SYDNEY, Australia: A poll released this week reported that Australians would support Taiwan, if it was attacked by China, with economic sanctions, arms supplies or using the navy to prevent a blockade.

However, those polled did not support military action, the annual Lowy Institute poll added.

Canberra has said that it opposes any unilateral attempt to change the status quo in Taiwan, which is claimed by Beijing as its own territory.

During a major Asia security meeting in June, Prime Minister Anthony Albanese said that as a conflict in the Taiwan Strait would be “devastating for the world,” Australia supports dialogue between the US and China.
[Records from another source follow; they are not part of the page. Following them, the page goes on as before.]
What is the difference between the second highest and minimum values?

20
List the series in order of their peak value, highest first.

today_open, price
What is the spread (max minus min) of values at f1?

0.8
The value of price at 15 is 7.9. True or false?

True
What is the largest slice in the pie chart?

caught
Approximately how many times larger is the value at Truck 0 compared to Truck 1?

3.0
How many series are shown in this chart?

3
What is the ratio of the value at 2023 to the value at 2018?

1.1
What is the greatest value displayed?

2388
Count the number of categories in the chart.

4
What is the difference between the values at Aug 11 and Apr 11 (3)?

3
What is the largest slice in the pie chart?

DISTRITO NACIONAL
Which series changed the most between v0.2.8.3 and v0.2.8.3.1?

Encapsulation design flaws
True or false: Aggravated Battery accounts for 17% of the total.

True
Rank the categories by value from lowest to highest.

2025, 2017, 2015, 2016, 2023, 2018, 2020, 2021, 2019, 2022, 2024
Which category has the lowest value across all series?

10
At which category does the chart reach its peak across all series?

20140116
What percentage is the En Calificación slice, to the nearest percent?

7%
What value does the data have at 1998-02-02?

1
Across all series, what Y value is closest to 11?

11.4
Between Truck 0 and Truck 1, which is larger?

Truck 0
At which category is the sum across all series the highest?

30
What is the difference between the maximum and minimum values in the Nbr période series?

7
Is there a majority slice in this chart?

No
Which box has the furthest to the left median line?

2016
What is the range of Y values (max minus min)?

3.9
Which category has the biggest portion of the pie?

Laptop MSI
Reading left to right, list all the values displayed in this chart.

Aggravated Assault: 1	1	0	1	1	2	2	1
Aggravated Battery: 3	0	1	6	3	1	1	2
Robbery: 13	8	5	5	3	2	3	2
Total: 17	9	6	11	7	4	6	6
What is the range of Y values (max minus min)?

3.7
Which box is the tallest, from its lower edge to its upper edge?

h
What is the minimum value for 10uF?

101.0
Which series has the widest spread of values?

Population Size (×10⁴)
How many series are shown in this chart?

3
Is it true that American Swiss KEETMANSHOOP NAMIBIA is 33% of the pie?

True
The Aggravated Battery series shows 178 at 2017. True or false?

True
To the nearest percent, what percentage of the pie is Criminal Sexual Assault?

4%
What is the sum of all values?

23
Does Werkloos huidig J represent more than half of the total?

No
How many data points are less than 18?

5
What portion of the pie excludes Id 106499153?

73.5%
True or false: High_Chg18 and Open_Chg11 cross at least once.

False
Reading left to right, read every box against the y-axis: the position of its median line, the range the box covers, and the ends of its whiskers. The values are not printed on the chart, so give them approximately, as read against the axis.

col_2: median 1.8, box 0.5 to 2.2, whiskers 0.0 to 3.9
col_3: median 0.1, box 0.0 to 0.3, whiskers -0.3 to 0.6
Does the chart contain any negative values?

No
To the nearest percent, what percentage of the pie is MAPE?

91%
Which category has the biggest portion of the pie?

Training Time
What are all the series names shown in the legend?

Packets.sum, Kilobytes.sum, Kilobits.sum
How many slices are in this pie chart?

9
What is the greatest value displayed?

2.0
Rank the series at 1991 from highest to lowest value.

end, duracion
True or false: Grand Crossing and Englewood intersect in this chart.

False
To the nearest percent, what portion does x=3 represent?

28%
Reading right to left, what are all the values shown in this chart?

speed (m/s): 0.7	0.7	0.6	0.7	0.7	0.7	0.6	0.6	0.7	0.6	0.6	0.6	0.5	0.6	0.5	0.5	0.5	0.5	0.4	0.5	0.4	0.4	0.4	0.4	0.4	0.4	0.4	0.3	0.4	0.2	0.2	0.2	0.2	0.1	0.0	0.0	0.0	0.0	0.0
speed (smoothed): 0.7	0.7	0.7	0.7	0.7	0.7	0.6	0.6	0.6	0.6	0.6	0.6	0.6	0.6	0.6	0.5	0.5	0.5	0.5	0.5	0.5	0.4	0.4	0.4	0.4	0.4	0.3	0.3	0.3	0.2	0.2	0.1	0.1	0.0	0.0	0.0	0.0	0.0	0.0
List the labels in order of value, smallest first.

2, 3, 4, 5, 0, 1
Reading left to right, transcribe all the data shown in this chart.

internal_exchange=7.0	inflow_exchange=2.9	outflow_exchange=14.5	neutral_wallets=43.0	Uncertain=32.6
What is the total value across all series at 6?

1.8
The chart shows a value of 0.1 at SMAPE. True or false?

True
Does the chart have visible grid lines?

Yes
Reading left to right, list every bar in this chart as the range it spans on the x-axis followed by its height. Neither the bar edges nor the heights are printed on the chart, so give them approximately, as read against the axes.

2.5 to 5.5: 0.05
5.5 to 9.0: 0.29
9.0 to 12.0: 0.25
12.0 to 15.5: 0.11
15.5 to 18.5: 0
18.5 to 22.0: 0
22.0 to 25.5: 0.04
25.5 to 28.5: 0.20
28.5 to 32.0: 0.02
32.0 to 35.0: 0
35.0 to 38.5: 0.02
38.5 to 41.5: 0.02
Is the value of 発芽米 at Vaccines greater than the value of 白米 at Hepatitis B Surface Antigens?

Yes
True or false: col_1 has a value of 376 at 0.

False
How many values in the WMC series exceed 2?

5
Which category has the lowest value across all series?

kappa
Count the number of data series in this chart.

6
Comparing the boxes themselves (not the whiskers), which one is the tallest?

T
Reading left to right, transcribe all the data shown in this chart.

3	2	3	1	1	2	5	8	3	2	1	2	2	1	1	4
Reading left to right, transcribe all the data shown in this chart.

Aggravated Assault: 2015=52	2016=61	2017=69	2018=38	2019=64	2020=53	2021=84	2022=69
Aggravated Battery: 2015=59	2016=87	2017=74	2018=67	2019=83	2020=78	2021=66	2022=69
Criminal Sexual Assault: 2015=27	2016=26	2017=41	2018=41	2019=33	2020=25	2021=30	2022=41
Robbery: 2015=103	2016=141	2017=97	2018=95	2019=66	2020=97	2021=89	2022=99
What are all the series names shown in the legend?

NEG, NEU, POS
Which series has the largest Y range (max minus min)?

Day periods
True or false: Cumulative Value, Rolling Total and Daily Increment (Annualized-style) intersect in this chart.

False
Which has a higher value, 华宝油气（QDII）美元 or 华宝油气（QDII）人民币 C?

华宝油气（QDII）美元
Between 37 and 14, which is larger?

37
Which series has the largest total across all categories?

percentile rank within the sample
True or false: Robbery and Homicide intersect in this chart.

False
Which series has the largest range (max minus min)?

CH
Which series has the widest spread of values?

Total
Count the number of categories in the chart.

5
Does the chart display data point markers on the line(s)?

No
The poll of public attitudes to the world also found that 82 percent of those surveyed supported the security alliance with the US, but some 75 percent are concerned that Australia would be drawn into a war in Asia.

Some 64 percent of Australians said the prospect of a military conflict between the US and China over Taiwan was a “critical threat,” and cyber attacks were cited by 68 percent of respondents as the leading threat.

The annual Lowy Institute poll of public attitudes to the world found 82 percent of those surveyed supported the security alliance with the U.S., although three-quarters also think that means Australia would be drawn into war in Asia.

Lowy Institute executive director Michael Fullilove said Australian trust levels in China remain “strikingly low,” with 15 percent saying they trusted China to act responsibly, compared with five years ago, as quoted by the Associated Press.

The poll is based on surveys of 2,000 people in March and 4,000 in April.